Termina il blocco dei licenziamenti: cosa succede ora?
Il blocco dei licenziamenti è terminato il 31 ottobre anche per il settore terziario, le piccole imprese, l’artigianato e alcuni reparti dell’industria, ovvero per il tessile, l’abbigliamento e la pelletteria.
Ricordiamo che il blocco era entrato in vigore dal febbraio 2020 a causa dell’emergenza Covid per ridurne l’impatto sociale, impedendo ai datori di lavoro di recedere dal contratto anche per giustificato motivo oggettivo, oltre ad impedire i licenziamenti collettivi.
In realtà nell’edilizia e nella manifattura, per i circa 4 milioni di lavoratori assunti a tempo indeterminato, il blocco era già terminato lo scorso 30 giugno, tuttavia non si è riscontrato nessun impatto rilevante sull’andamento delle cessazioni.
Bisogna aggiungere però che la fine del blocco dei licenziamenti è stata accompagnata dalla proroga, decisa da parte del governo nel decreto legge fiscale, della cassa integrazione Covid. I datori di lavoro che ne fanno uso non possono licenziare i dipendenti, salvo accordi collettivi raggiunti coi sindacati maggiormente rappresentativi, o casi-limite oggettivi come la cessazione definitiva d’attività d’impresa o la messa in liquidazione.
L’utilizzo della cassa Covid è concesso nel periodo compreso tra il 1 ottobre e il 31 dicembre, a condizioni diverse per i rispettivi settori lavorativi: massimo 13 settimane per le piccole imprese del terziario, del commercio, gli artigiani e i giornalisti, a patto che siano passate le 28 settimane dalla precedente proroga; massimo 9 settimane per il tessile, l’abbigliamento e la pelletteria, purchè abbiano esaurito le 17 settimane precedenti.
Per quanto riguarda l’impatto della fine del blocco del 30 giugno sull’edilizia e sull’industria, è sufficiente riferirsi ai dati delle comunicazioni obbligatorie.

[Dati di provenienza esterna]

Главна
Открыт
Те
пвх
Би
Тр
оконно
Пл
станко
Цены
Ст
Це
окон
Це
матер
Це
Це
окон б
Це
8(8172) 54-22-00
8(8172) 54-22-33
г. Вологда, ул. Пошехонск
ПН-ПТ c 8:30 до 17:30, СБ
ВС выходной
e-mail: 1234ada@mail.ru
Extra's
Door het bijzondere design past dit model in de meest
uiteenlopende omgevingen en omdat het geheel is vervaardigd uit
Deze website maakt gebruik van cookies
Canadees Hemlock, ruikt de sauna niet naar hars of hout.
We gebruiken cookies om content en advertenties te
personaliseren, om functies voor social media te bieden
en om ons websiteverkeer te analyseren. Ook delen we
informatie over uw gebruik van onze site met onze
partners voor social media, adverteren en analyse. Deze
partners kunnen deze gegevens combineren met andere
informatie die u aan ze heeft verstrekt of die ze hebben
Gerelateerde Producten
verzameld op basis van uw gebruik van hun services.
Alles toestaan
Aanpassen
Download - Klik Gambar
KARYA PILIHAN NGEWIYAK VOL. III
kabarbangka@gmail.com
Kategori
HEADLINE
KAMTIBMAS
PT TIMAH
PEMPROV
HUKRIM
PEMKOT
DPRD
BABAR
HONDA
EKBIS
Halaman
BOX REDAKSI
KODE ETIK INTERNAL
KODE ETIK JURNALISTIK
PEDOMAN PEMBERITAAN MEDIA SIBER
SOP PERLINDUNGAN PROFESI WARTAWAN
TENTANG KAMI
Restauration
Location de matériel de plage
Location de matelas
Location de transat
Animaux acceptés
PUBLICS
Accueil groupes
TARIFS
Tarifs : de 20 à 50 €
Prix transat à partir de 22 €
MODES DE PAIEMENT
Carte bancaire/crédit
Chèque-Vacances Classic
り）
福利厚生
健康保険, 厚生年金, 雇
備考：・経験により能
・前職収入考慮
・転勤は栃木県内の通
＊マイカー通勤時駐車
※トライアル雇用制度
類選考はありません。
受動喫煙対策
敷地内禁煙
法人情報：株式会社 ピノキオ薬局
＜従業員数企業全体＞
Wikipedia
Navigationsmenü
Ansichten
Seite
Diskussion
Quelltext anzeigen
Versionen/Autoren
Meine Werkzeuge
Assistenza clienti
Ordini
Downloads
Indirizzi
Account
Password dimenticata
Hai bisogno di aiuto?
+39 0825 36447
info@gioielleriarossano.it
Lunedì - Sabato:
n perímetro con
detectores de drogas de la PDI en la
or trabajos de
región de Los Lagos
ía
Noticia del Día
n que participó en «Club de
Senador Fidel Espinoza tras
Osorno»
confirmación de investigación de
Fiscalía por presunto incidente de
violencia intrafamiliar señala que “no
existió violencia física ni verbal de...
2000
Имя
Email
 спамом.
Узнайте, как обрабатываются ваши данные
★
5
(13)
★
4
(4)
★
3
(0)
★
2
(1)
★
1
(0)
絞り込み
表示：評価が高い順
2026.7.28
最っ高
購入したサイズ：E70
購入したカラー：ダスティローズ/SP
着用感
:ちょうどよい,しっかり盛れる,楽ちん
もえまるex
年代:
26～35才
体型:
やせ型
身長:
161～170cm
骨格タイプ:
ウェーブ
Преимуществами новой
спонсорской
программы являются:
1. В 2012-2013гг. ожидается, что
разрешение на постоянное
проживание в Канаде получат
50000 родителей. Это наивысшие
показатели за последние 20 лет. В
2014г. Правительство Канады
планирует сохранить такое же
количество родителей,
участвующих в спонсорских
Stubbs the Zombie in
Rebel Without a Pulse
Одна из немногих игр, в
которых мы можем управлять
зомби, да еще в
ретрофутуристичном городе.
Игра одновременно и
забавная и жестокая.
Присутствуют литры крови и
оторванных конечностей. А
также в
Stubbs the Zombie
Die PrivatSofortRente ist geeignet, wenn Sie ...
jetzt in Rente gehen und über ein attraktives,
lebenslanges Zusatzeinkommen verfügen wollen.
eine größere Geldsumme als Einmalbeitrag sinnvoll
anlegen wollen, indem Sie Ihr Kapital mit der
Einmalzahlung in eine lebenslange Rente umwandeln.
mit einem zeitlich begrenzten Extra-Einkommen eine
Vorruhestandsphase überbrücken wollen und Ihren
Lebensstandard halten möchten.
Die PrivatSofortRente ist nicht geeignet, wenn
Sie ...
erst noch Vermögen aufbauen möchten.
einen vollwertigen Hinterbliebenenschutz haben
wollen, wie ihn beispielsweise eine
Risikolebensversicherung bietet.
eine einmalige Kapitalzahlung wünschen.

Secondo quanto riportato dall’osservatorio Banca d’Italia-Ministero del Lavoro, il numero di cessazioni di rapporti lavorativi si è mantenuto su numeri piuttosto modesti e comunque non sopra la media, anche rispetto alla situazione precedente all’entrata in vigore del provvedimento.
A luglio, nel periodo immediatamente successivo al termine del divieto di licenziare, si stima che siano stati sbloccati circa 10 mila licenziamenti, ovvero una cifra che rientra nei livelli medi del 2019. Ad agosto, invece, grazie anche alla ripresa dell’economia e alle condizioni facilitanti di accesso alla cassa integrazione, i licenziamenti si sono attestati su valori estremamente contenuti, sempre a detta dell’osservatorio.

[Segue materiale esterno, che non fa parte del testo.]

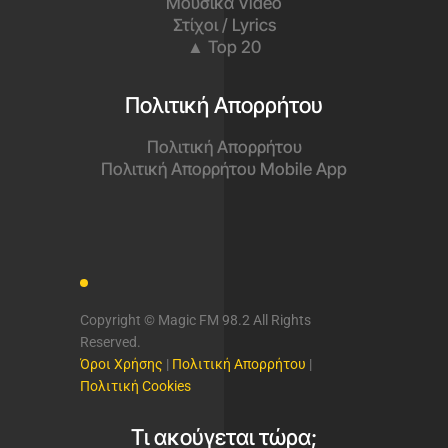
Μουσικά Video
Στίχοι / Lyrics
▲ Top 20
Πολιτική Απορρήτου
Πολιτική Απορρήτου
Πολιτική Απορρήτου Mobile App
Copyright © Magic FM 98.2 All Rights
Reserved.
Όροι Χρήσης
|
Πολιτική Απορρήτου
|
Πολιτική Cookies
Τι ακούγεται τώρα;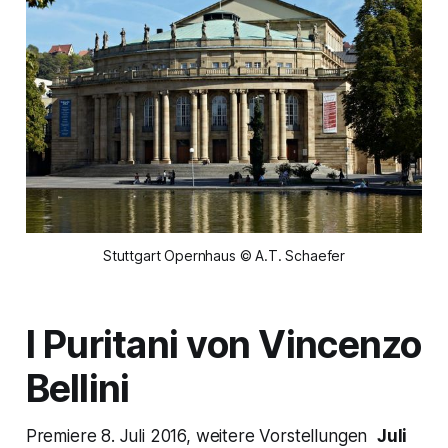
Stuttgart Opernhaus © A.T. Schaefer
I Puritani
von Vincenzo
Bellini
Premiere 8. Juli 2016, weitere Vorstellungen
Juli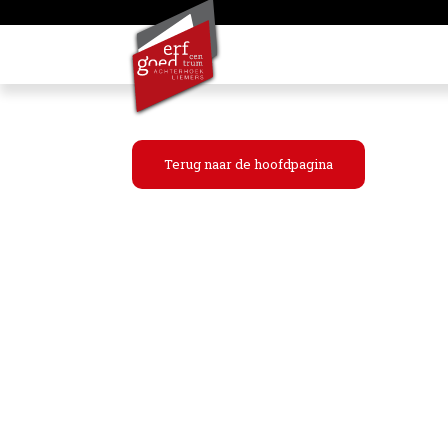
Terug naar de hoofdpagina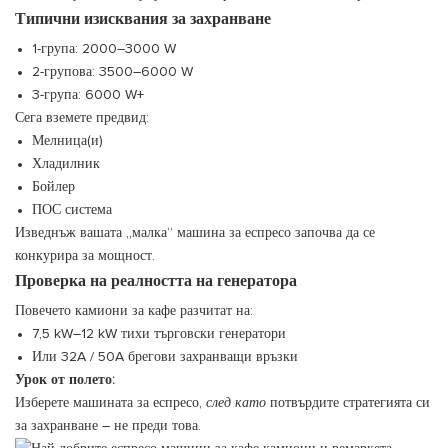
Типични изисквания за захранване
1-група: 2000–3000 W
2-групова: 3500–6000 W
3-група: 6000 W+
Сега вземете предвид:
Мелница(и)
Хладилник
Бойлер
ПОС система
Изведнъж вашата „малка“ машина за еспресо започва да се
конкурира за мощност.
Проверка на реалността на генератора
Повечето камиони за кафе разчитат на:
7,5 kW–12 kW тихи търговски генератори
Или 32A / 50A брегови захранващи връзки
Урок от полето:
Изберете машината за еспресо,
след като
потвърдите стратегията си
за захранване – не преди това.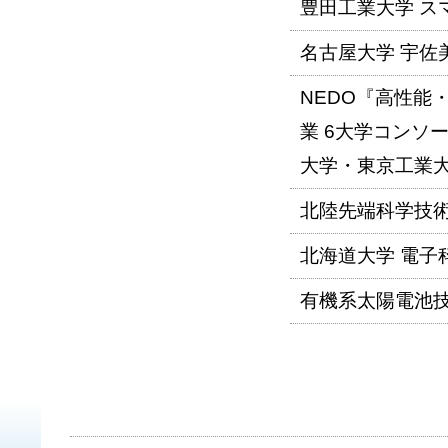
豊田工業大学 ス
名古屋大学 宇佐
NEDO『高性能
業 6大学コンソ
大学・東京工業
北陸先端科学技術
北海道大学 電子
有機系太陽電池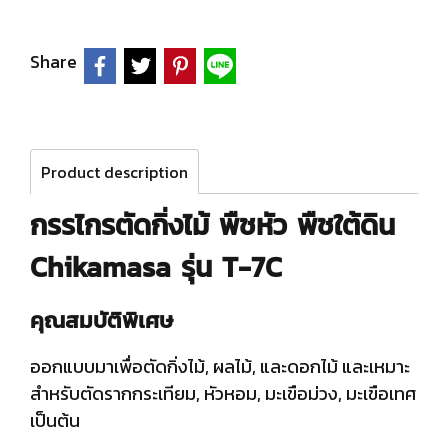
Share
Product description
กรรไกรตัดกิ่งไม้ พืชหัว พืชใต้ดิน
Chikamasa รุ่น T-7C
คุณสมบัติพิเศษ
ออกแบบมาเพื่อตัดกิ่งไม้, ผลไม้, และดอกไม้ และเหมาะ
สำหรับตัดรากกระเทียม, หัวหอม, มะเขือม่วง, มะเขือเทศ
เป็นต้น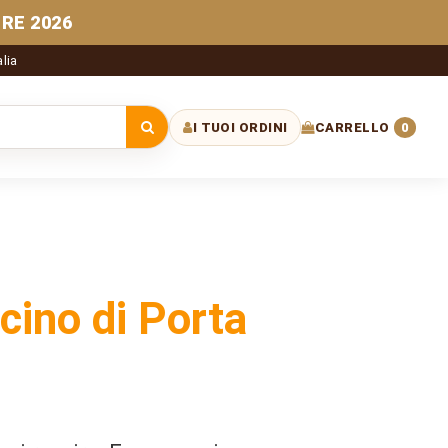
RE 2026
alia
I TUOI ORDINI
CARRELLO
0
 sito
scino di Porta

Va ricordato, a questo proposito, che lo scorso 29 giugno è stato sottoscritto un avviso comune da sindacati, Alleanza delle Cooperative, Confindustria e Confapi, sotto la guida del premier Mario Draghi e del ministro del Lavoro Andrea Orlando, con l’impegno ad incentivare l’utilizzo degli ammortizzzatori sociali al posto di ricorrere alla risoluzione dei rapporti di lavoro.

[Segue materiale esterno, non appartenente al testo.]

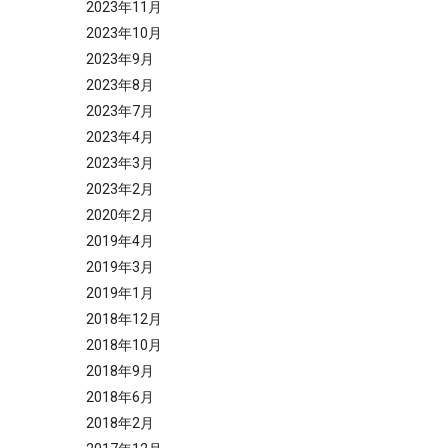
2023年11月
2023年10月
2023年9月
2023年8月
2023年7月
2023年4月
2023年3月
2023年2月
2020年2月
2019年4月
2019年3月
2019年1月
2018年12月
2018年10月
2018年9月
2018年6月
2018年2月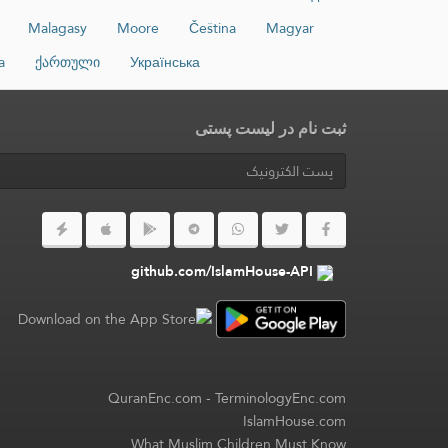
Malagasy
Moore
Čeština
Magyar
a
ქართული
Українська
ثبت نام در لیست پستی
github.com/IslamHouse-API
QuranEnc.com
-
TerminologyEnc.com
IslamHouse.com
What Muslim Children Must Know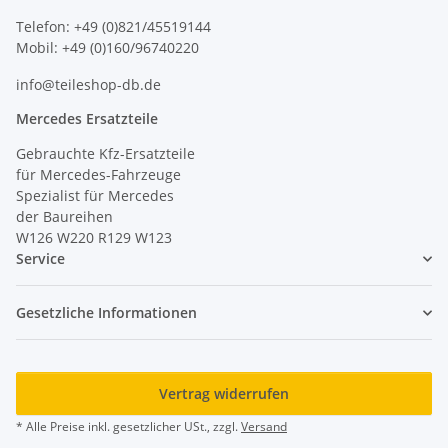
Telefon: +49 (0)821/45519144
Mobil: +49 (0)160/96740220
info@teileshop-db.de
Mercedes Ersatzteile
Gebrauchte Kfz-Ersatzteile
für Mercedes-Fahrzeuge
Spezialist für Mercedes
der Baureihen
W126 W220 R129 W123
Service
Gesetzliche Informationen
Vertrag widerrufen
* Alle Preise inkl. gesetzlicher USt., zzgl.
Versand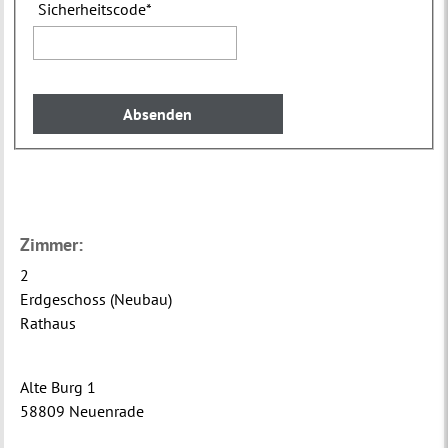
Sicherheitscode
*
Zimmer:
2
Erdgeschoss (Neubau)
Rathaus
Alte Burg 1
58809 Neuenrade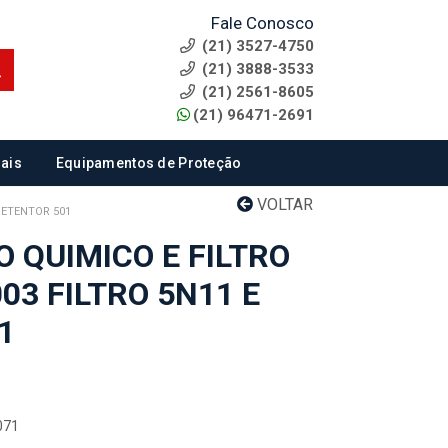
Fale Conosco
(21) 3527-4750
(21) 3888-3533
(21) 2561-8605
(21) 96471-2691
ais
Equipamentos de Proteção
VOLTAR
RETENTOR 501
 QUIMICO E FILTRO
3 FILTRO 5N11 E
1
071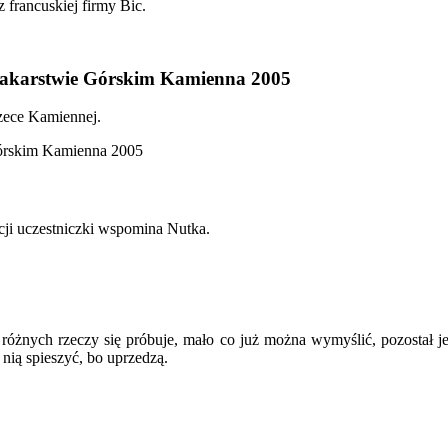
francuskiej firmy Bic.
jakarstwie Górskim Kamienna 2005
zece Kamiennej.
ji uczestniczki wspomina Nutka.
różnych rzeczy się próbuje, mało co już można wymyślić, pozostał je
 nią spieszyć, bo uprzedzą.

Inoltre va detto che, se il blocco dei licenziamenti ha protetto i lavoratori a tempo indeterminato, coloro i quali ne hanno maggiormente risentito sono stati i lavoratori a tempo determinato e con contratti di collaborazione che, al termine del rapporto lavorativi, non hanno ricevuto il rinnovo del contratto.
I soggetti più penalizzati sono stati i giovani e le donne, ovvero i più deboli all’interno del mercato del lavoro, ed è stato ostacolato il turn-over nelle aziende, sempre a sfavore dei più giovani.
Infine, i sindacati criticano la nuova norma che, a detta loro, di fatto lega il divieto di licenziare alla scelta di utilizzare la cassa integrazione Covid da parte dei datori di lavoro, e per questo motivo spingono affinchè venga ripristinato un blocco generale dei licenziamenti, almeno finchè non venga approvata definitivamente la riforma degli ammortizzatori sociali, che però non sarà pronta prima di gennaio dell’anno prossimo.
La situazione per il prossimo futuro, insomma, presenta molte variabili e molte incognite. Non ci resta che stare a vedere come si evolveranno le cose e quale sarà l’impatto, a vari livelli, di questa decisione sul mercato del lavoro.